== Brief ==
In the package description below, whose timing convention does the model follow?

DifferentiableStateSpaceModels

Warning: This package is a proof of concept. While the code will remain working with proper use of a Julia manifest, you should not rely on this for research unless you are prepared to modify the source and help maintain it.

For a more complete example with the code below and Bayesian estimation, see the rbc estimation notebook.

Development and Benchmarking

See development.md for contributing code and running benchmarks

Model Class

The model follows Schmitt-Grohe and Uribe (2004) timing convention. The system takes a nonlinear expectational difference equation including all first-order conditions for decisions and the system evolution equations,

$$ \mathbb{E}_{t}\mathcal{H}\left(y',y,x',x;p\right)=0 $$

where $y$ are the control variables, $x$ are the states, and $p$ is a vector of deep parameters of interest. Expectations are taken over forward-looking variables and an underlying random process $\epsilon'$.

In addition, we consider an observation equation - which might be noisy, for

$$ z = Q \cdot \begin{bmatrix}y &x\end{bmatrix}^{\top} + \nu $$

where $\nu$ may or may not be normally distributed but $\mathbb{E}(\nu) = 0$ and $\mathbb{V}(\nu) = \Omega(p) \Omega(p)^{\top}$.

Assume that there is a non-stochastic steady state of this problem as $y_{ss}, x_{ss}$.

Perturbation Solution

Define the deviation from the non-stochastic steady state as $\hat{x} \equiv x - x_{ss}, \hat{y} \equiv y - y_{ss},$ and $\hat{z} \equiv z - z_{ss}$.

The solution finds the first or second order perturbation around that non-stochastic steady state, and yields

$$ x' = h(x; p) + \eta \ \Gamma(p)\ \epsilon' $$

where $\eta$ describes how shocks affect the law of motion and $\mathbb{E}(\epsilon') = 0$. Frequently this would be organized such that $\mathbb{V}(\epsilon)= I$, but that is not required. In addition, it could instead be interpreted as for $x' = h(x; p) + \eta \ \epsilon'$ with $\mathbb{V}(\epsilon') = \Gamma(p) \Gamma(p)^{\top}$.

and with the policy equation,

$$ y = g(x; p) $$

and finally, substitution in for the observation equation

$$ z= Q \begin{bmatrix} g(x;p) \\ x \end{bmatrix} + \nu $$

First Order Solutions

Perturbation approximates the above model equations, where $h$ and $g$ are not available explicitly, by a Taylor expansion around the steady state. For example, in the case of the 1st order model the solution finds

$$ \hat{x}' = A(p)\ \hat{x} + B(p) \epsilon' $$

and

$$ \hat{y} = g_x(p) \ \hat{x} $$

and

$$ \hat{z} = C(p)\ \hat{x} + \nu $$

where $C(p)\equiv Q \begin{bmatrix} g_x(p) \\ I\end{bmatrix}$, $B(p) \equiv \eta \Gamma(p)$, and $\mathbb{V}(v) = D(\nu) D(p)^{\top}$. Normality of $\nu$ or $\epsilon'$ is not required in general.

== Entries supplied ==
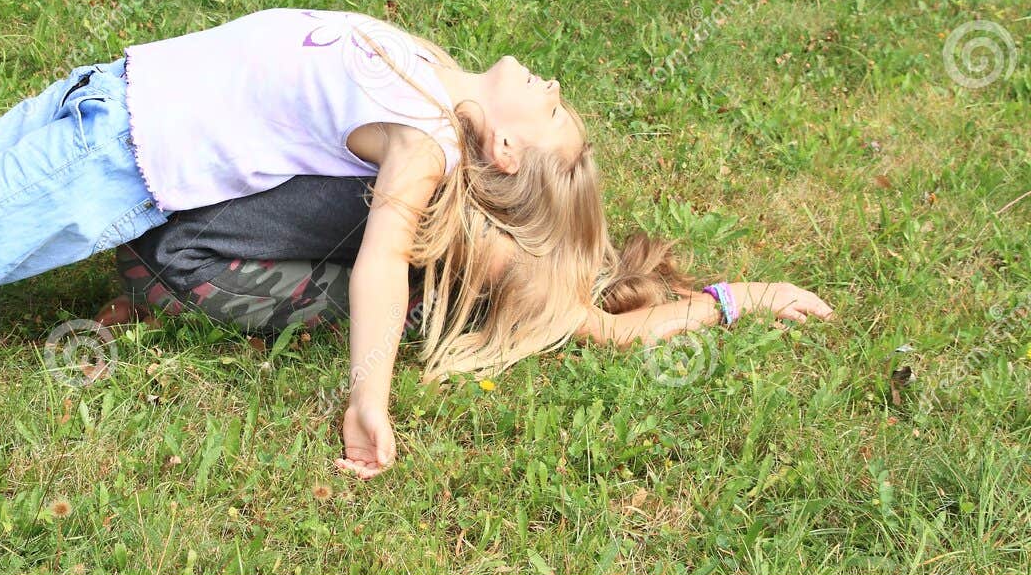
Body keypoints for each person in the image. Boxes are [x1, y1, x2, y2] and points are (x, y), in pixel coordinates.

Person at [0, 7, 830, 480]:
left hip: (115, 167)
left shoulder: (429, 150)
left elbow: (385, 262)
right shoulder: (444, 84)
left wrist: (365, 402)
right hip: (100, 96)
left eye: (548, 107)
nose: (546, 78)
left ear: (502, 156)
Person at [97, 174, 835, 343]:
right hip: (176, 256)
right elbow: (613, 334)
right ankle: (153, 299)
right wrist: (738, 297)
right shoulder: (499, 255)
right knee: (413, 310)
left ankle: (148, 293)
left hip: (157, 200)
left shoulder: (470, 175)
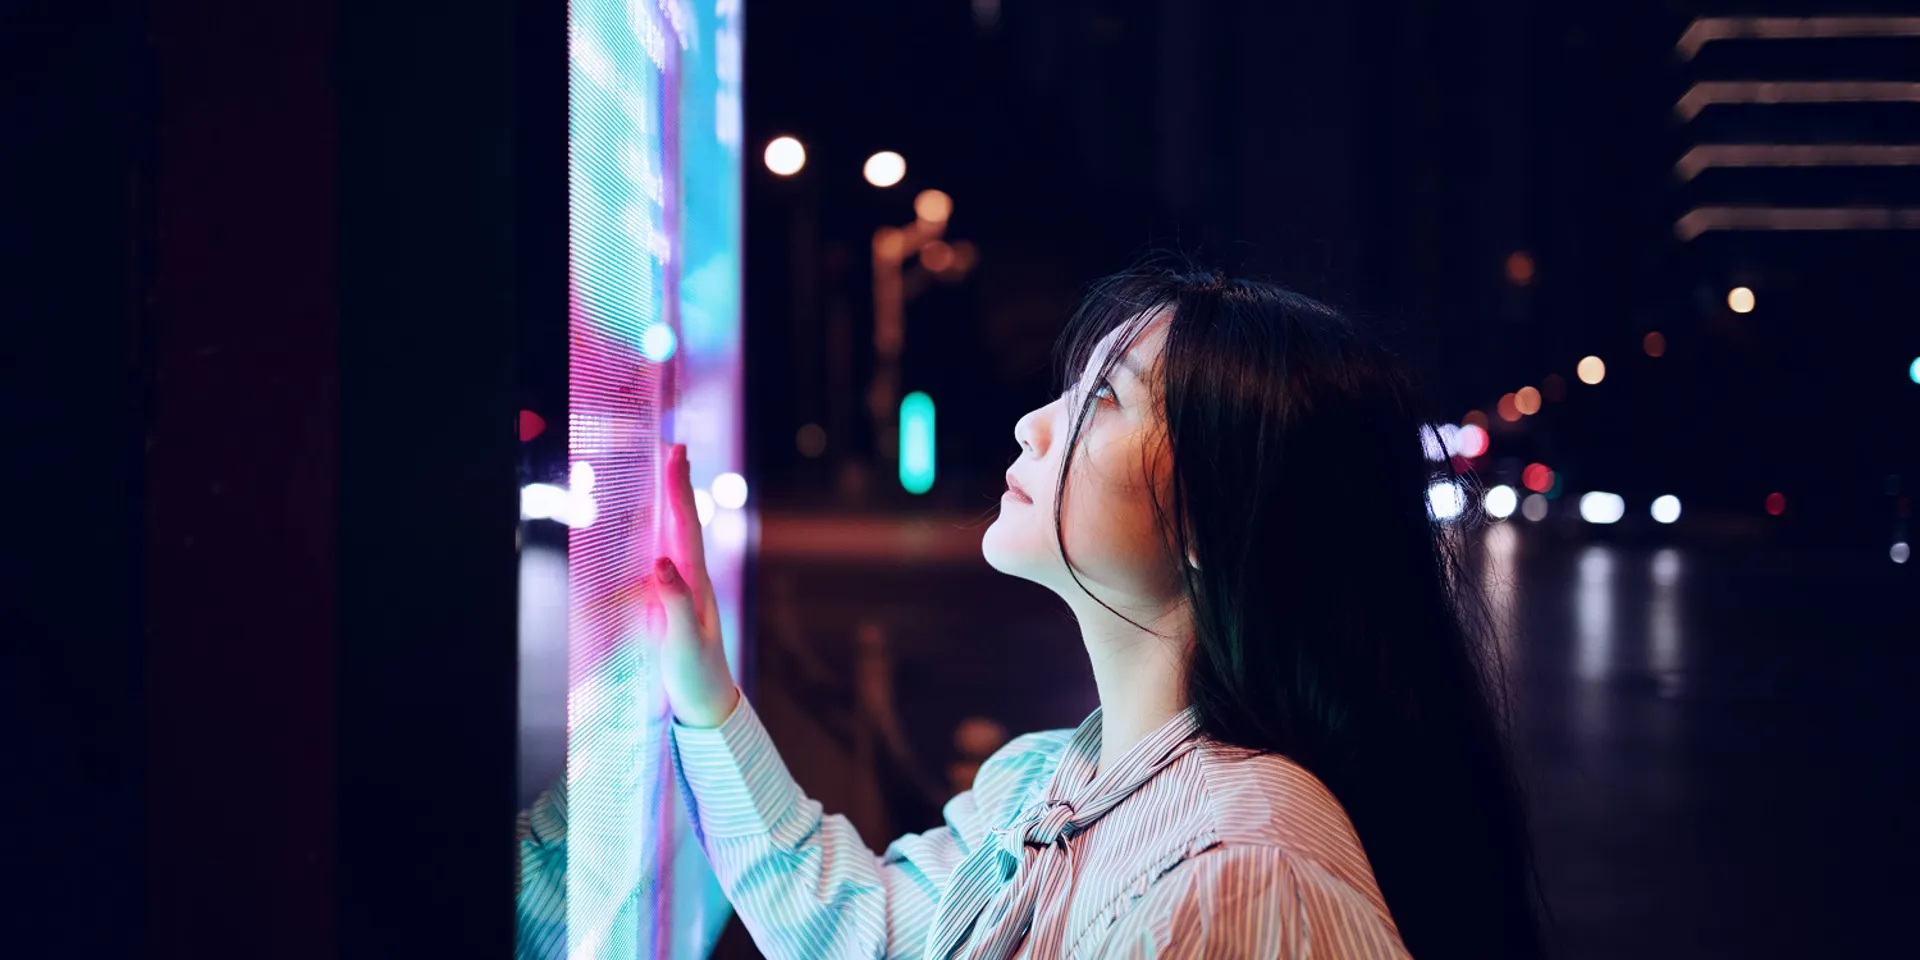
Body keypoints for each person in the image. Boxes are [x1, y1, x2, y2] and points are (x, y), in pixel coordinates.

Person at [521, 258, 1548, 959]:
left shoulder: (1244, 870)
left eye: (1103, 399)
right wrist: (706, 693)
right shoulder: (1044, 784)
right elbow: (872, 930)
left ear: (1221, 514)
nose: (1034, 423)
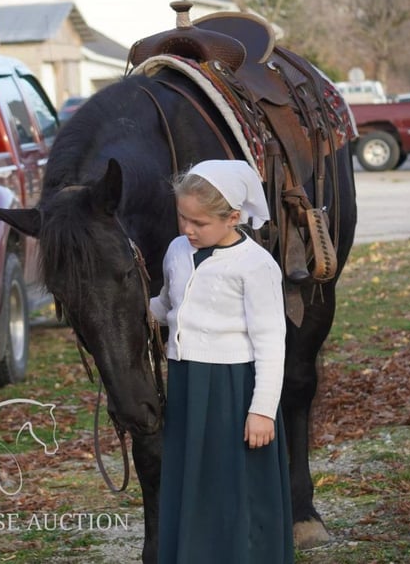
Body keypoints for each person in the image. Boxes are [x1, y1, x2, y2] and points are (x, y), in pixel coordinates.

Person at [150, 159, 294, 564]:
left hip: (234, 389)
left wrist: (262, 411)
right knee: (191, 482)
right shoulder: (178, 251)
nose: (187, 229)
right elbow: (167, 305)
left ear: (233, 217)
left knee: (235, 486)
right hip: (187, 382)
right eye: (182, 218)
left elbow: (271, 342)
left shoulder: (255, 266)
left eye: (198, 223)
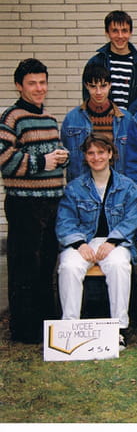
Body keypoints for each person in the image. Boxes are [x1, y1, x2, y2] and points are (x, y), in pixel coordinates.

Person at [0, 58, 68, 343]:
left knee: (46, 265)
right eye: (32, 83)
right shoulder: (12, 118)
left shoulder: (49, 119)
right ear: (19, 86)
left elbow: (52, 156)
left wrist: (62, 158)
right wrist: (43, 161)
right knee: (25, 266)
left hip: (51, 203)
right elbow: (4, 160)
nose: (39, 88)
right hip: (25, 204)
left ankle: (45, 324)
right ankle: (24, 329)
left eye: (42, 82)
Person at [56, 134, 137, 351]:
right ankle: (69, 328)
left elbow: (132, 218)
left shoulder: (127, 186)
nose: (96, 157)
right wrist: (79, 244)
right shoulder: (75, 188)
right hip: (83, 241)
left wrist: (113, 241)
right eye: (91, 153)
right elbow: (65, 221)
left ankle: (119, 328)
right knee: (69, 266)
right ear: (85, 156)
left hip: (115, 242)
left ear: (110, 154)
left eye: (101, 152)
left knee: (119, 266)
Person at [62, 63, 133, 181]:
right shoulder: (71, 119)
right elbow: (66, 157)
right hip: (82, 186)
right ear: (86, 86)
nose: (98, 92)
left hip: (118, 185)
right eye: (93, 86)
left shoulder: (127, 119)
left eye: (103, 86)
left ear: (110, 85)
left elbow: (134, 159)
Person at [82, 10, 137, 114]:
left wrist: (127, 116)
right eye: (115, 31)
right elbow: (88, 96)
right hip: (103, 120)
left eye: (124, 31)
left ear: (130, 33)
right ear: (107, 33)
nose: (120, 36)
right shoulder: (95, 63)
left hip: (134, 121)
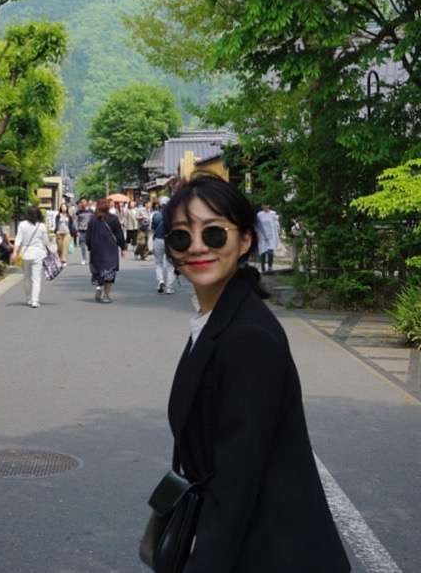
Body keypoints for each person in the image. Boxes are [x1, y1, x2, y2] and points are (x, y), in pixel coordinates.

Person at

== Task solution ==
Schmitt-Grohe and Uribe (2004)